Sinonimi: overtourism e sovraturismo
Infine dobbiamo segnalare la presenza e la diffusione di due termini sinonimici: overtourism e l’equivalente italiano sovraturismo. La parola inglese overtourism, registrata dal Cambridge Dictionary, in italiano è un anglismo non adattato, inserito recentemente nella sezione Neologismi 2023 del Vocabolario Treccani e nel Devoto-Oli online (con prima attestazione al 2017), che così la definisce: “Il sovraffollamento di una località a seguito di un significativo afflusso di turisti, che influenza negativamente la qualità della vita dei residenti e dell’esperienza dei turisti stessi”. Il termine overtourism è stato usato nel 2017 dall’Organizzazione mondiale del turismo (UNWTO/WTM Ministers’ Summit: 60 Tourism Ministers and companies gather to discuss “overtourism”, unwto.org, 2/11/2017) per indicare “l’impatto del turismo su una destinazione, o parti di essa, che influenza eccessivamente e in modo negativo la qualità della vita percepita dai cittadini e/o la qualità delle esperienze dei visitatori” (Overtourism, it.wikipedia.org, ultima modifica 17/12/2023). La parola, che è stata inserita tra gli anglismi “tossici” o meglio “velenosi” del 2018 da Licia Corbolante nel suo blog, conta 86.800 risultati nelle pagine in italiano di Google, 297 nella “Repubblica” e 59 nell’archivio del “Corriere della Sera” (con prime attestazioni del 2017, mentre quelle nei libri digitalizzati su Google libri sono di un anno successive):
Come migliorare la convivenza fra turisti e cittadini: è il tema del convegno in programma domani. Il tema dell’overtourism, cioè del turismo eccessivo in alcune località di grande attrazione, è di estrema attualità e intreccia comportamenti incivili con un oggettivo allarme di sostenibilità ambientale. (L’overtourism: come migliorare la convivenza con i cittadini, “Corriere della Sera”, sez. Eventi, 11/10/2017, p. 43)

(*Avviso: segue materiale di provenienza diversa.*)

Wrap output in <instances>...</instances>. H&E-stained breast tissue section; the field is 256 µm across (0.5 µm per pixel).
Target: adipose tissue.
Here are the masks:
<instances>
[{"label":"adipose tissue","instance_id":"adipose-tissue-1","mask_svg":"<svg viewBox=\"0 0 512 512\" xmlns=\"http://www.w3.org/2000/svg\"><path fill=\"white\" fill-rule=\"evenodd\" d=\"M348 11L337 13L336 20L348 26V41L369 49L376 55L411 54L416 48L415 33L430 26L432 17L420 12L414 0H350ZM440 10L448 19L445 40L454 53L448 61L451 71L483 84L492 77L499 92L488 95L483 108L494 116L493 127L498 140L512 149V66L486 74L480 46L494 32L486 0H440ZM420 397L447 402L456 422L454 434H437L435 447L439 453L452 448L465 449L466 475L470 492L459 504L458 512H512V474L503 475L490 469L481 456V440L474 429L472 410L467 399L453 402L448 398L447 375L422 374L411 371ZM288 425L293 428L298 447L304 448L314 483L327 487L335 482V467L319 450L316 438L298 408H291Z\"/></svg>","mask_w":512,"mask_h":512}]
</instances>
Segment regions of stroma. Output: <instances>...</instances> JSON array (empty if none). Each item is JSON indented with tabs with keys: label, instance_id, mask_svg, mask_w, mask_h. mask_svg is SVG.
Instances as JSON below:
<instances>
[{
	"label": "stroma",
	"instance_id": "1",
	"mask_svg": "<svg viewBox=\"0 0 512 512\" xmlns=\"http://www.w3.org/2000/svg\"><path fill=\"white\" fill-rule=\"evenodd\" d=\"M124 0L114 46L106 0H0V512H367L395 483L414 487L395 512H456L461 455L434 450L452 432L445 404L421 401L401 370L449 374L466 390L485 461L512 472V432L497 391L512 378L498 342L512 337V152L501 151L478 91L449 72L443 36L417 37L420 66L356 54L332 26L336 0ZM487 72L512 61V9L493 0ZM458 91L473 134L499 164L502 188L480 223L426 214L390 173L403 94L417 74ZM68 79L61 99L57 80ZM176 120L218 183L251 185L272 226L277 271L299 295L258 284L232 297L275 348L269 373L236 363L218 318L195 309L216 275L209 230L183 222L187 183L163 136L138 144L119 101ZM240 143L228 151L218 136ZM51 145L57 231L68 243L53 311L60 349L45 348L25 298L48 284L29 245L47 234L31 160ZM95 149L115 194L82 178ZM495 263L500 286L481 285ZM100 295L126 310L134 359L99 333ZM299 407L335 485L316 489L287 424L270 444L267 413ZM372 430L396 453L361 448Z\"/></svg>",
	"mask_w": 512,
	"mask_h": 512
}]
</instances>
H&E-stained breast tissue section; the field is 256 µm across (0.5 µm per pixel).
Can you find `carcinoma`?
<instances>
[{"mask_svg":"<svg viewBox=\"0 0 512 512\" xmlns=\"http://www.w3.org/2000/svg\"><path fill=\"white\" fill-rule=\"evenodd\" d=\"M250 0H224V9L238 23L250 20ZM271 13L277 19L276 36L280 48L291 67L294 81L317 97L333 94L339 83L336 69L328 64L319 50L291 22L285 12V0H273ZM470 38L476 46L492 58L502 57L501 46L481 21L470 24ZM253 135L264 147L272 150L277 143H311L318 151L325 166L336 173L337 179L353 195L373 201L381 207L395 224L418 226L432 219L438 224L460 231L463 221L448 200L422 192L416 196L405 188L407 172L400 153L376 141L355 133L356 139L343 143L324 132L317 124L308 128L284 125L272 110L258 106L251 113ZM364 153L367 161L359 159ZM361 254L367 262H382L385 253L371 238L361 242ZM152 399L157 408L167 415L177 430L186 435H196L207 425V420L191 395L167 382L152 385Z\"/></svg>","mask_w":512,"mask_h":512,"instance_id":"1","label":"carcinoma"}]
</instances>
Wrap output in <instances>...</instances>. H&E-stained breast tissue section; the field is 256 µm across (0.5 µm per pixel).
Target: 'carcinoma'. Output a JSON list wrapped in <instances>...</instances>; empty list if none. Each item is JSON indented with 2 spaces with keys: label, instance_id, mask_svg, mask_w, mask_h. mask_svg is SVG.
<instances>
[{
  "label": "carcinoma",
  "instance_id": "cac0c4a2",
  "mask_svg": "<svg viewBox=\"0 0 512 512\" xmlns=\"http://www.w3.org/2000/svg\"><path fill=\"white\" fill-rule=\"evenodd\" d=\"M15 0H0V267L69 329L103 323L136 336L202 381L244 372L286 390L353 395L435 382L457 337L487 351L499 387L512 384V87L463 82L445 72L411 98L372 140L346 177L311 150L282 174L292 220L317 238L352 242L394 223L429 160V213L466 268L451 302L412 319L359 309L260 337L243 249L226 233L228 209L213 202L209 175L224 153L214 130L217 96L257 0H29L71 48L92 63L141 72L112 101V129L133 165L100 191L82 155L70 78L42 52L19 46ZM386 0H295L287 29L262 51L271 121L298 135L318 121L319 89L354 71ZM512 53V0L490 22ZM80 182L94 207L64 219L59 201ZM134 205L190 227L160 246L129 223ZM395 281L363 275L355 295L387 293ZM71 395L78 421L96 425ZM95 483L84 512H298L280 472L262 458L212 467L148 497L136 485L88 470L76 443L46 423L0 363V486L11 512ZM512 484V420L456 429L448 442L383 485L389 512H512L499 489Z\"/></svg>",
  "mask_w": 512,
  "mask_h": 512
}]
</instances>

Sebbene il significato di overtourism possa sembrare identico a quello turistificazione, questo secondo termine nasce per descrivere il fenomeno dal punto di vista architettonico e urbanistico, geografico e paesaggistico, incentrandosi principalmente sugli effetti del sovraffollamento turistico; overtourism, invece, nasce nell’ambito del turismo inteso nel suo senso più ampio e indica il vero e proprio sovraffollamento turistico, focalizzando l’attenzione più sugli aspetti sociologici, antropologici, ma anche psicologici.
L’anglismo overtourism è stato tradotto in italiano con sovraturismo (la cui prima attestazione è in Stefano De Falco, Una riflessione sulla dicotomia urbano-suburbano tra anacronismo e persistente attualità, in relazione ai determinanti (sovra)turismo e innovazione. I casi studio di Venezia e Napoli Est, in “Rivista geografica italiana”, CXXVI, 3, 2019, pp. 81-115), parola che conta ben poche occorrenze: 877 risultati nelle pagine in italiano di Google, 4 nella “Repubblica” e nessuna nelle altre maggiori testate giornalistiche online (si sono sempre considerate le forme con trattino, sovra-turismo, e senza):
Chi cerca noi vuole una cosa diversa. È chiaro che parliamo di una nicchia, ma in Europa è un movimento in crescita, con cittadini che si rendono conto che le città soffocano per il sovra-turismo. (Marco Bettazzi, “Siamo l’alternativa etica e sostenibile all’affitto per turisti mordi e fuggi”, “la Repubblica”, sez. Dossier, 12/10/2020, p. 5)
La parola risulta essere ben formata e ben traduce, anche morfologicamente, l’anglismo overtourism; malgrado ciò, non sembra avere l’incisività necessaria per imporsi sul prestito concorrente.